Importations : Embargo sur le boeuf brésilien

Emilie Durand

Depuis novembre, des doutes planent quant à la traçabilité du boeuf brésilien et au contrôle des mouvements de cheptels. A la suite d'inquiétudes formulées notamment par l'Irlande et la Grande-Bretagne, sur le risque de transmission du virus de la fièvre aphteuse aux cheptels européens par de la viande importée, des experts vétérinaires européens se sont déplacés au Brésil pour en savoir plus. Selon la Commission européenne, ils auraient mis en évidence « plusieurs déficiences graves et répétées dans les systèmes de traçabilité et sanitaire ». Le 31 janvier, puisque définitivement, le Brésil ne répondait pas aux attentes sanitaires de l'Europe, malgré sa liste de 2861 fermes sélectionnées par son gouvernement, l'embargo a été appliqué.

Les exportations brésiliennes sont un enjeu économique considérable pour le Brésil qui a exporté vers l'Union européenne l'an dernier quelque 210 000 tonnes de boeuf frais et congelé. (F. d'Alteroche)

Les exportations brésiliennes sont un enjeu économique considérable pour le Brésil qui a exporté vers l'Union européenne l'an dernier quelque 210 000 tonnes de boeuf frais et congelé. (F. d'Alteroche)

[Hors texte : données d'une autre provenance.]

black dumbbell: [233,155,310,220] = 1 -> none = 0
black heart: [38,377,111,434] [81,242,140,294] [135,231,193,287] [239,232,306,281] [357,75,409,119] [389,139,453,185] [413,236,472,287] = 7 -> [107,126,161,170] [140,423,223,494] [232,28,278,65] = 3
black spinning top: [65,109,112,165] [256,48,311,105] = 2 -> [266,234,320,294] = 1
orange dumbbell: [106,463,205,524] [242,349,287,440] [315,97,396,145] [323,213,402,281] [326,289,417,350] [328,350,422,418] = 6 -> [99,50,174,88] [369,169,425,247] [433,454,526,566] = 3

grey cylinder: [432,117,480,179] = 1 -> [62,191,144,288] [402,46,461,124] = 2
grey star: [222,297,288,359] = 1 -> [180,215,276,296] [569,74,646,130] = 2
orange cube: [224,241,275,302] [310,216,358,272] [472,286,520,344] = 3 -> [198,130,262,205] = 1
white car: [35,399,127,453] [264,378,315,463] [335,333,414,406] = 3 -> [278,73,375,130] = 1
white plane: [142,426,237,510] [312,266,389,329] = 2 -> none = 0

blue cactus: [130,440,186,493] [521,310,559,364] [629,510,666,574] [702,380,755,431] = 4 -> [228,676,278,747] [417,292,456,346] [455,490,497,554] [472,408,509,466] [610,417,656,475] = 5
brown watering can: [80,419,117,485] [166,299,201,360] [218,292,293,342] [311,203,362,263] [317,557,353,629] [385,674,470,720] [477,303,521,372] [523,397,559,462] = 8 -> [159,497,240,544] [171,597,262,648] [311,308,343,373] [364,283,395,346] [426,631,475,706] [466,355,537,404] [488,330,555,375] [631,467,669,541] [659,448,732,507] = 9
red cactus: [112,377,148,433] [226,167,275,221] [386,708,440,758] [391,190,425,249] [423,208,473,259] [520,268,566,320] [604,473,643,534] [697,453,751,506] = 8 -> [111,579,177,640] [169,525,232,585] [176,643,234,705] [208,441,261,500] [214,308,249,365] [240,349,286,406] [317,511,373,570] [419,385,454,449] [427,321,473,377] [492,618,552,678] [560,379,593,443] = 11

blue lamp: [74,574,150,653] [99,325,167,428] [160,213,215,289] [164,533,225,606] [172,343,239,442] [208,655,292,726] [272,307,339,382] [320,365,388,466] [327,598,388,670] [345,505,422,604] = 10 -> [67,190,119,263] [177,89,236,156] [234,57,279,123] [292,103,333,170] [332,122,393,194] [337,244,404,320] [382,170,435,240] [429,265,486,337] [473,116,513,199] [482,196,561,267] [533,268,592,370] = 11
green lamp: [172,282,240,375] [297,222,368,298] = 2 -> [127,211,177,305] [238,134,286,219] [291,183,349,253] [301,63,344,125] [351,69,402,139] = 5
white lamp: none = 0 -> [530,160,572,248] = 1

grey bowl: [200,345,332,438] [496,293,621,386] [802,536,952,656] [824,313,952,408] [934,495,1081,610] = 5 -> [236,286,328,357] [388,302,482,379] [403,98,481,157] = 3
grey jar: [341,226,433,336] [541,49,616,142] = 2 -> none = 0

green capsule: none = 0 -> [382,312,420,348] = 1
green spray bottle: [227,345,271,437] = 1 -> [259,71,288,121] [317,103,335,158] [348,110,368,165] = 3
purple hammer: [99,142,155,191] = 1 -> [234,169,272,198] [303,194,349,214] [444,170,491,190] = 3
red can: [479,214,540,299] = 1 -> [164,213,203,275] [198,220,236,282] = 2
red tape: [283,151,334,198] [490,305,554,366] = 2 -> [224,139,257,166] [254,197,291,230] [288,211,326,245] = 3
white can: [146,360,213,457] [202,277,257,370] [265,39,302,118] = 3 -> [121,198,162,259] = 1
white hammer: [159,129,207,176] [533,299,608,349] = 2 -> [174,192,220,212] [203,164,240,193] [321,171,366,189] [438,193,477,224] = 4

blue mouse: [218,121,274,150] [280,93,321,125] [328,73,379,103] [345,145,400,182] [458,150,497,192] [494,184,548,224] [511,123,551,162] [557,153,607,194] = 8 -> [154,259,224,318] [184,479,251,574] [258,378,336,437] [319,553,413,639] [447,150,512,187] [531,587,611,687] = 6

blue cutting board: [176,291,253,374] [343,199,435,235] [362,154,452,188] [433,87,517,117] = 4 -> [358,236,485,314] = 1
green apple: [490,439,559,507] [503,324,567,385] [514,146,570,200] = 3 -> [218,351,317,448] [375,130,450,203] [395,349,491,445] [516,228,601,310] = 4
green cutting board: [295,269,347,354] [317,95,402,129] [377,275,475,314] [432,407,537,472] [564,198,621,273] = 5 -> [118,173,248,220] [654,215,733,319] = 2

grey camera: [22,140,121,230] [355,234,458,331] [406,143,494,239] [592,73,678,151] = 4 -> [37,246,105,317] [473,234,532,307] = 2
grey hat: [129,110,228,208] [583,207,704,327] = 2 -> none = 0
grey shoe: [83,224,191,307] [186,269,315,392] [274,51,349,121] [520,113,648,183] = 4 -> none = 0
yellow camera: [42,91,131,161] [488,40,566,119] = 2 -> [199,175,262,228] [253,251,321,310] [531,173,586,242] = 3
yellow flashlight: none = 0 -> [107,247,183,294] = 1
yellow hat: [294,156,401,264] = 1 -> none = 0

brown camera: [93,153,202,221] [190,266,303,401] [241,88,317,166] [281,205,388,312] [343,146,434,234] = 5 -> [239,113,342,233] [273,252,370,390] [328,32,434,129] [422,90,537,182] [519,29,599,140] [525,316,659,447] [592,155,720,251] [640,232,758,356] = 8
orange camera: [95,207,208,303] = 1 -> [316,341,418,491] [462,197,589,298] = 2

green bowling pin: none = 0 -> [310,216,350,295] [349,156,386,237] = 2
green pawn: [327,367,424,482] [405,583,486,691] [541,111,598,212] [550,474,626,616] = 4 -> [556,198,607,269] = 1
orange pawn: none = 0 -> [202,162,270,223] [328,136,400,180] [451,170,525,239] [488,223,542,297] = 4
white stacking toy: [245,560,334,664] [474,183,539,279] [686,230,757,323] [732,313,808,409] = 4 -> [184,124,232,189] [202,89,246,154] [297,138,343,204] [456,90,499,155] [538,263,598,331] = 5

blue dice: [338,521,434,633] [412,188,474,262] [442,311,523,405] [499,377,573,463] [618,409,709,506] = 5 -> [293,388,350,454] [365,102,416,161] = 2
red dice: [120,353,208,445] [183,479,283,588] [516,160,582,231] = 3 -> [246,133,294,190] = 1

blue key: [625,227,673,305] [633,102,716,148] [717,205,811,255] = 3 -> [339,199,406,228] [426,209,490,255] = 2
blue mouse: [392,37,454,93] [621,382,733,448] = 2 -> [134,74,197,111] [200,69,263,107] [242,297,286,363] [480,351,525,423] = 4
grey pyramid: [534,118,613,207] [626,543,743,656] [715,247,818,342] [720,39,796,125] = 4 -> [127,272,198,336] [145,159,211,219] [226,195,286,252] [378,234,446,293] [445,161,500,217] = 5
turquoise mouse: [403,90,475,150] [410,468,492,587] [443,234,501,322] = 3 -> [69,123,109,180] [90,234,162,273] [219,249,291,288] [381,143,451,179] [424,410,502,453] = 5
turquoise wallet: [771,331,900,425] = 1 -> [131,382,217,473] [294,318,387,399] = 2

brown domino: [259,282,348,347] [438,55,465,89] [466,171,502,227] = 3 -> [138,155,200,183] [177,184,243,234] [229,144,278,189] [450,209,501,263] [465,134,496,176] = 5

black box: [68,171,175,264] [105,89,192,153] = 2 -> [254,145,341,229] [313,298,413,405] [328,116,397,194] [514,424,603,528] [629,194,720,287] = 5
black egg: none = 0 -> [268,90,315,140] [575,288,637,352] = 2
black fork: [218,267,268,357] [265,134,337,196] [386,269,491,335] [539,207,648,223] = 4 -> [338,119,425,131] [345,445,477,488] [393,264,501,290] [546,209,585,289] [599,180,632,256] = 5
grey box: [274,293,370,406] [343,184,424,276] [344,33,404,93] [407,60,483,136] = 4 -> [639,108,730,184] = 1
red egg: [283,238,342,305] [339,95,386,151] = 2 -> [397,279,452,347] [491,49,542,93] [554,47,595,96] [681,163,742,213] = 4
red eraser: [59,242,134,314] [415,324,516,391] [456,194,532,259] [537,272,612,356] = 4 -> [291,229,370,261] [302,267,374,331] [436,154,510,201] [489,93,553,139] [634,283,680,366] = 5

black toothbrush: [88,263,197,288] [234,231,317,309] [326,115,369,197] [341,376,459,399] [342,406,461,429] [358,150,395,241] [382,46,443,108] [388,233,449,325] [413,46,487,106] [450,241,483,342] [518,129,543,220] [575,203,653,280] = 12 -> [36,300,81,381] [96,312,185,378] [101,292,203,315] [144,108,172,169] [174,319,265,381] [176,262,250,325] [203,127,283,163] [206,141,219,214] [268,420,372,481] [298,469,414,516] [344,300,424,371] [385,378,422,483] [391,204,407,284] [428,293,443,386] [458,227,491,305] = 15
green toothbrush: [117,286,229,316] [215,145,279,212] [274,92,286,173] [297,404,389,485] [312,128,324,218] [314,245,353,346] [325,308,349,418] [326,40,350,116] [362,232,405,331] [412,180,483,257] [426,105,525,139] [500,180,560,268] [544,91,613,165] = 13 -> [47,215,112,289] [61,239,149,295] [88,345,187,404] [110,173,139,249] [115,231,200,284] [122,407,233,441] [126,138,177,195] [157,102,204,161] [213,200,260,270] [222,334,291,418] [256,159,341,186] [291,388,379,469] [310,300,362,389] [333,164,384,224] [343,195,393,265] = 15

Markos Kyprianou, commissaire européen à la Santé précise que selon « des attentes raisonnables » par rapport à l'amélioration de la traçabilité de la viande au Brésil et à l'identification des animaux menés à l'abattoir, il faudrait compter sur seulement 300 exploitations conformes en 2008. Quelques jours plus tard, le ministre brésilien de l'Agriculture, Reinhold Stephanes, reconnaissait certaines « petites failles et erreurs de détails » dans cette longue liste d'exploitations. Pour lui, « l'erreur du Brésil a été d'accepter les mêmes règles sanitaires que celles appliquées à l'Europe. Ces règles ont été créées à cause de la maladie de la vache folle, une maladie que nous n'avons pas ».

Selon Paulo Tavares, porte-parole du ministère de l'Agriculture brésilienne, une nouvelle liste et des rapports techniques sur 683 fermes est déjà prête, liste que Reinhold Stephanes pense ne pas pouvoir être rejetée. La reconnaissance des fermes exportatrices doit entre autres pouvoir s'effectuer grâce à un contrôle aléatoire de vétérinaires européens. « Vous voulez importer de la viande du Brésil ou vous vous cherchez des excuses pour ne pas importer du Brésil ? », a lancé ce dernier lors d'une réunion à la Fédération des industries de Sao Paulo (Fiesp). « Je crois que l'Union européenne veut importer de la viande, que les importateurs européens veulent importer de la viande, que les consommateurs européens veulent de la viande brésilienne, mais que le grand lobby des producteurs européens, fournissant près de 95 % du marché de la viande européenne, ne souhaitent pas voir cette viande, car cela fait baisser leurs prix, puisque leur prix de production est trois fois plus élevé ».